Find answers from the community

Updated 3 months ago

Quick question Can someone clarify what

Quick question - Can someone clarify what num_outputs refers to in the PromptHelper class? Is that the number of tokens allowed in the output? The name is throwing me off
P
L
26 comments
Also the only place I can see it used is here:
Plain Text
result = (
    self.max_input_size - num_prompt_tokens - self.num_output
) // num_chunks

but I don't get how that's useful...
Num outputs is used to make sure the inputs to the LLM are small enough to generate num_output tokens
With models like openai, the input and output are connected

Tokens are generated one at a time, each one added to the input before generating the next token
So llama index needs to make sure the prompts to the LLM are small enough to have room to generate a response
hmm ok but then what does num_outputs refer to? Like how do I calculate what to put there?
It refers to how much the LLM might generate
By default, openai has max_tokens of 256, so num_output is also 256
I should also mention these numbers are all measuring tokens lol
ok gotcha so to clarify is num_output just the other side of max_input_size?
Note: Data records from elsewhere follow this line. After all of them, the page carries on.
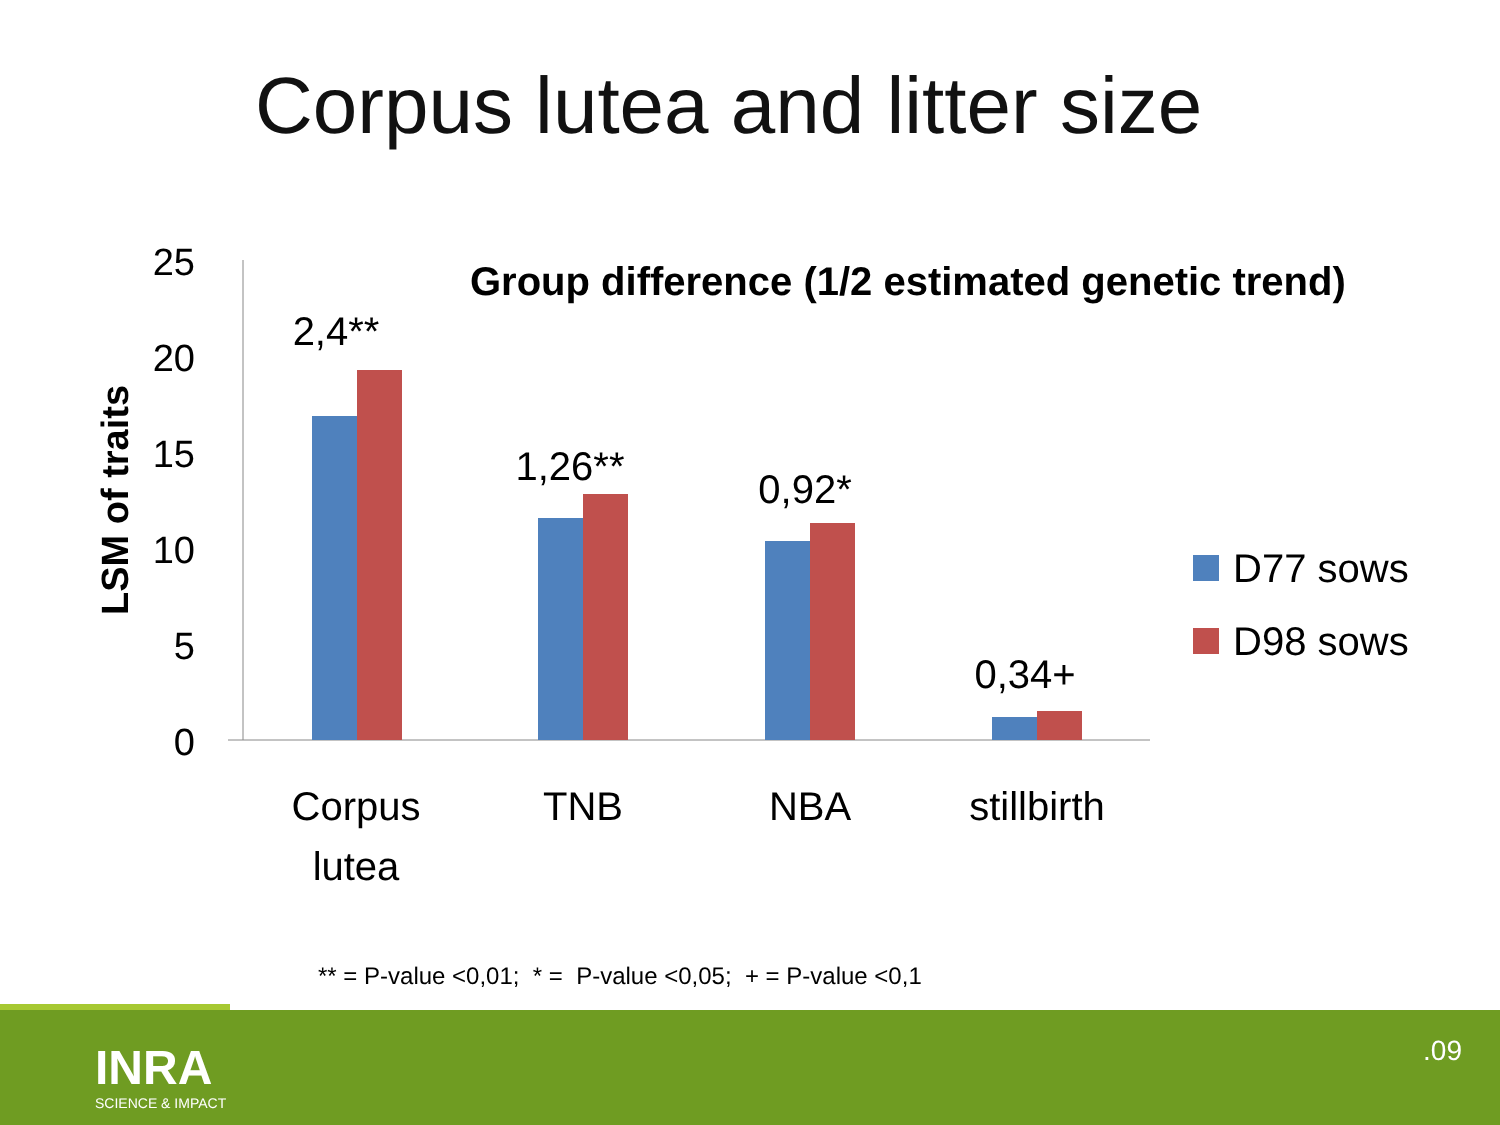Corpus lutea and litter size
25
20
15
10
5
0
LSM of traits
Group difference (1/2 estimated genetic trend)
2,4**
1,26**
0,92*
0,34+
Corpus
lutea
TNB
NBA
stillbirth
D77 sows
D98 sows
** = P-value <0,01; * = P-value <0,05; + = P-value <0,1
INRA
SCIENCE & IMPACT
.09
Like maybe num_output should be called max_output_size?
and is 256 for an ADA model? So a GPT 3.0 model would be 4096?
It's not quite the other side. If I set num_output to 1000, then it takes max_input_size (4096 for openai) and tries to ensure that the prompts sent are at most 4096-1000=3096 tokens long
The term max_output_size kind of makes sense for a user's perspective yea
Ok so num_output is the remaining tokens available after you account for prompt length
Yea that's it πŸ’ͺ
Is there a reason that num_output can't be calculated automatically? I'm just wishing it was optional because I don't really care how long the output is. I'd like it to be as long as it needs to be.
So, let's say you retrieve your top k nodes, and you have compact mode on.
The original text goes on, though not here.